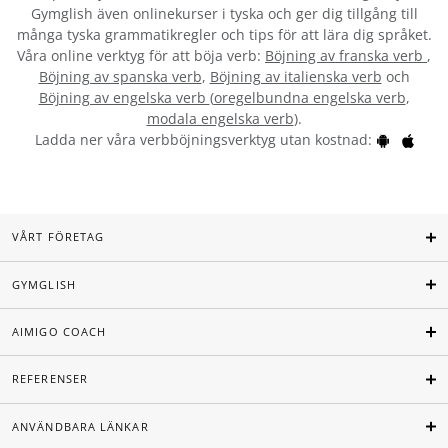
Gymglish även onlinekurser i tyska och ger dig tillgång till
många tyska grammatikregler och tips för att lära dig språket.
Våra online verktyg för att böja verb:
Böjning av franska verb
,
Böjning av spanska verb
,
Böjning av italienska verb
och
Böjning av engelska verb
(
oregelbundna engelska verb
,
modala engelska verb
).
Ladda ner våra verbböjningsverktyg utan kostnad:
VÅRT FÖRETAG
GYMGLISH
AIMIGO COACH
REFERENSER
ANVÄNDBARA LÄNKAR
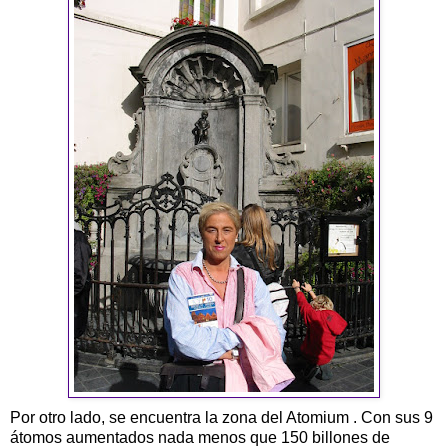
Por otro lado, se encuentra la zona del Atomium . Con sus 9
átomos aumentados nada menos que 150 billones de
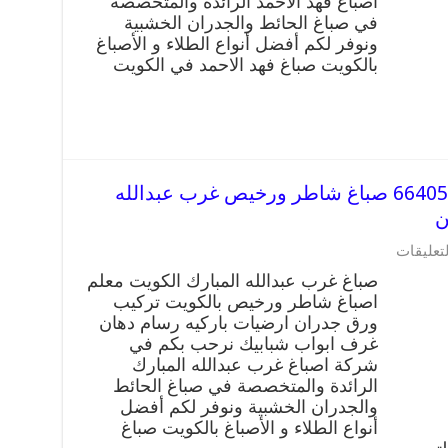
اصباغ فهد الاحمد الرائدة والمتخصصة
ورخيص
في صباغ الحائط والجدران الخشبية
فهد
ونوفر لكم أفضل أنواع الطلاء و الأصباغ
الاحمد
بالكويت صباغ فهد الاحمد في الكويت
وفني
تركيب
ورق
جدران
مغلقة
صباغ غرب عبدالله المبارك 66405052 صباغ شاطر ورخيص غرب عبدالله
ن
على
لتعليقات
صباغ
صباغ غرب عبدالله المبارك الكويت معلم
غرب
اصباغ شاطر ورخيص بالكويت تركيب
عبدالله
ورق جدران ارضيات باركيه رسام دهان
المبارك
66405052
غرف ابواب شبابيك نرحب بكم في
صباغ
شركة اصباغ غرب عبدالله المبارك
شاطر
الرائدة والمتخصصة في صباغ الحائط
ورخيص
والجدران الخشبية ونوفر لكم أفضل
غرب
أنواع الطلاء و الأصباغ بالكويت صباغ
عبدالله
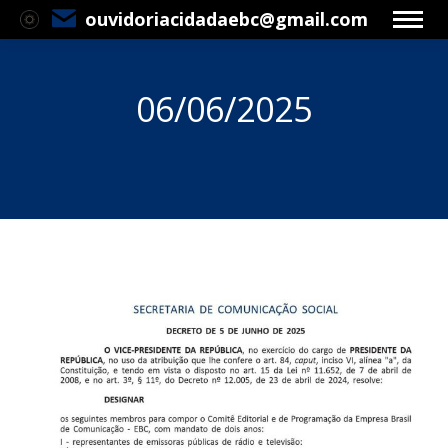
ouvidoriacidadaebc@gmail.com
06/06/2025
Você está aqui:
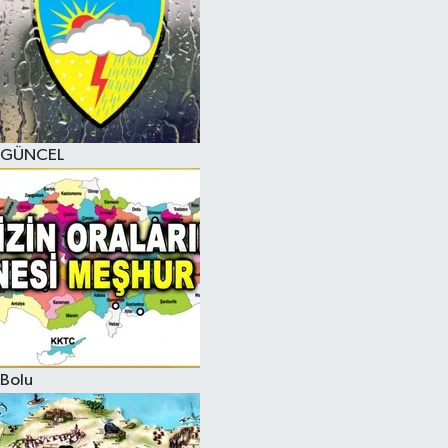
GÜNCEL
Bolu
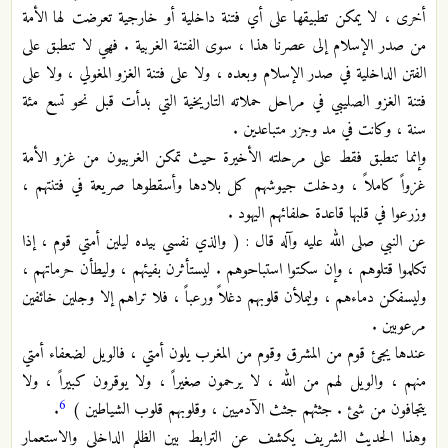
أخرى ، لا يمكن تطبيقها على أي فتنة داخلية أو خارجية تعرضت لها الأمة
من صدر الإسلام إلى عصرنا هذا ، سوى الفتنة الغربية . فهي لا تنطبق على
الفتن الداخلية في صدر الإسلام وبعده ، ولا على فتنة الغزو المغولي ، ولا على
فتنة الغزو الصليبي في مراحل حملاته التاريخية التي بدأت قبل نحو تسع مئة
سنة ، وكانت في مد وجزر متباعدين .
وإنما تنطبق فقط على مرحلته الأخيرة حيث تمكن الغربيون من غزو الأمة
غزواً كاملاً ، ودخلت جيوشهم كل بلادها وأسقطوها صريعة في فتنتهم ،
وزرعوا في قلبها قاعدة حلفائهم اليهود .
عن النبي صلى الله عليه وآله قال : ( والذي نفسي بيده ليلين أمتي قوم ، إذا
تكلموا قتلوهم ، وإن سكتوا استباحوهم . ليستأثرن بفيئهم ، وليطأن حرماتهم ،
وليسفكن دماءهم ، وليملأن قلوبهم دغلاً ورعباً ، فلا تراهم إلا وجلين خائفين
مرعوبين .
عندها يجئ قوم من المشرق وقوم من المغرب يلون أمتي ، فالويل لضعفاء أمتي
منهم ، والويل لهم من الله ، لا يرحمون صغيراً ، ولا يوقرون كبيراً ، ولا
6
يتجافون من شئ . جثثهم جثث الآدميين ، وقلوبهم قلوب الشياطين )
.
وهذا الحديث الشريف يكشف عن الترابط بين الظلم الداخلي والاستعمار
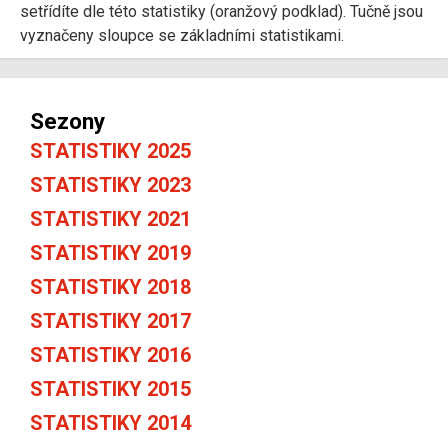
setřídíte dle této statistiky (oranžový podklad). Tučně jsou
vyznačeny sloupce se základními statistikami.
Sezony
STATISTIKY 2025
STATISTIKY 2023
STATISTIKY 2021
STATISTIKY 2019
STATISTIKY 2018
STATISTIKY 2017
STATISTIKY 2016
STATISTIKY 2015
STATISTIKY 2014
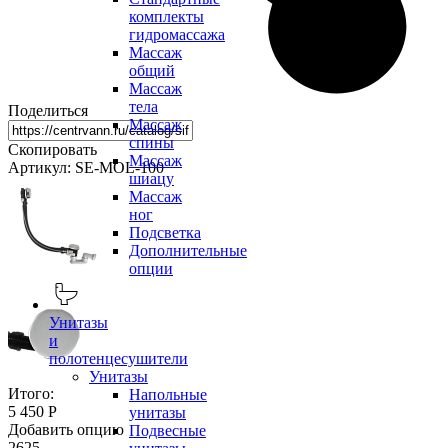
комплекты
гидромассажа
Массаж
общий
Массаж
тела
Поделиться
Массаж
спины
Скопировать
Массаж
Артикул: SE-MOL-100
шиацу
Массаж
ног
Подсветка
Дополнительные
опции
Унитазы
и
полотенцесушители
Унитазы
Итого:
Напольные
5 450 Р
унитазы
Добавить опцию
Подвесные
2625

━━━━━━━━━━━━━━━━━━━━━━━━━━━━━━

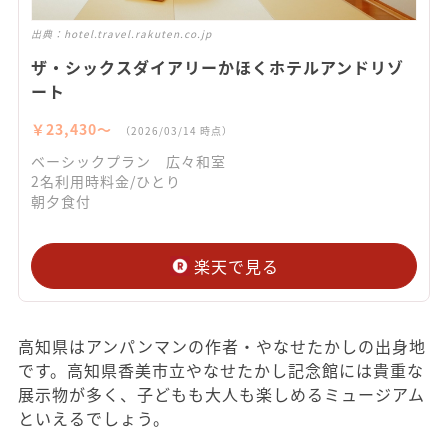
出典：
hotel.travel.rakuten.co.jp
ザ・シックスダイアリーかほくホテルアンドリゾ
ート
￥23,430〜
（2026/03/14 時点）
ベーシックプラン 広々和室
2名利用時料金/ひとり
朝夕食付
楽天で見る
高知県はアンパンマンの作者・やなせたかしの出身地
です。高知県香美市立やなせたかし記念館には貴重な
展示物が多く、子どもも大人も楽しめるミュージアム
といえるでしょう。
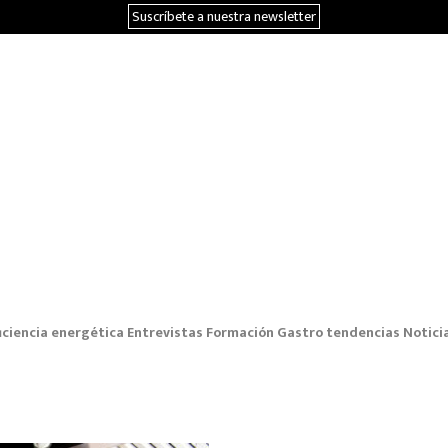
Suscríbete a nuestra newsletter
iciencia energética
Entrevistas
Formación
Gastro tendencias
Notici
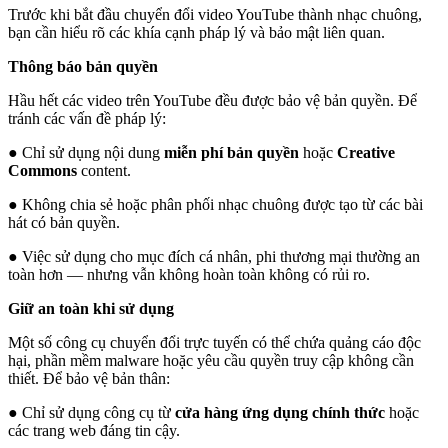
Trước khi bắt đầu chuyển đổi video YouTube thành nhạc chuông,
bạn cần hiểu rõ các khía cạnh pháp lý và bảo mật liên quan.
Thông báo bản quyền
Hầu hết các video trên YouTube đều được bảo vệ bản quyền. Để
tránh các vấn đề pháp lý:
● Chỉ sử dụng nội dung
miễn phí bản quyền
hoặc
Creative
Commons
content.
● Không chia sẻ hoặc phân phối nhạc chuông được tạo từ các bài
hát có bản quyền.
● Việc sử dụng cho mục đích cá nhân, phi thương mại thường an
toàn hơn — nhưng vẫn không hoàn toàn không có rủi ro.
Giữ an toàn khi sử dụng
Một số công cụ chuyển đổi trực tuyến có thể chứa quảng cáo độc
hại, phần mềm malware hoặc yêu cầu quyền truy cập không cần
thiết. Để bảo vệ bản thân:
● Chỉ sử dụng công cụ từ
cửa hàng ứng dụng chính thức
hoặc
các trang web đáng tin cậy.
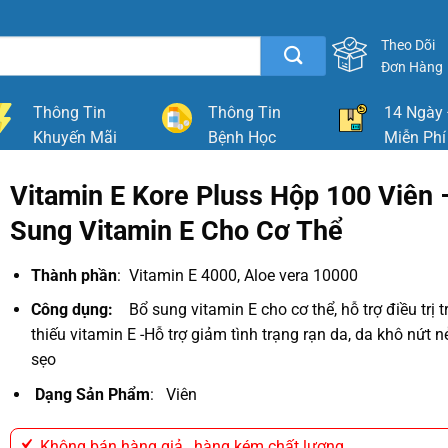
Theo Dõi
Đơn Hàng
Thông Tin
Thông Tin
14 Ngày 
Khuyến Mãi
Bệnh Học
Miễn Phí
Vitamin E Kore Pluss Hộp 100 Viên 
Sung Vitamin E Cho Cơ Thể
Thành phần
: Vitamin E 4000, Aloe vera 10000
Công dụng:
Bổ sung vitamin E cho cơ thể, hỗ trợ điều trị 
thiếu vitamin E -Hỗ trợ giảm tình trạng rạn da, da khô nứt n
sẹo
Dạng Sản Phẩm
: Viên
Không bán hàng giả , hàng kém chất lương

━━━━━━━━━━━━━━━━━━━━━━━━━━━━━━

=== TASK INSTRUCTIONS ===
Wherever a line in the data above holds "تركيب", copy that line.

=== RESULT BELOW ===
تركيب
اصباغ شاطر ورخيص بالكويت تركيب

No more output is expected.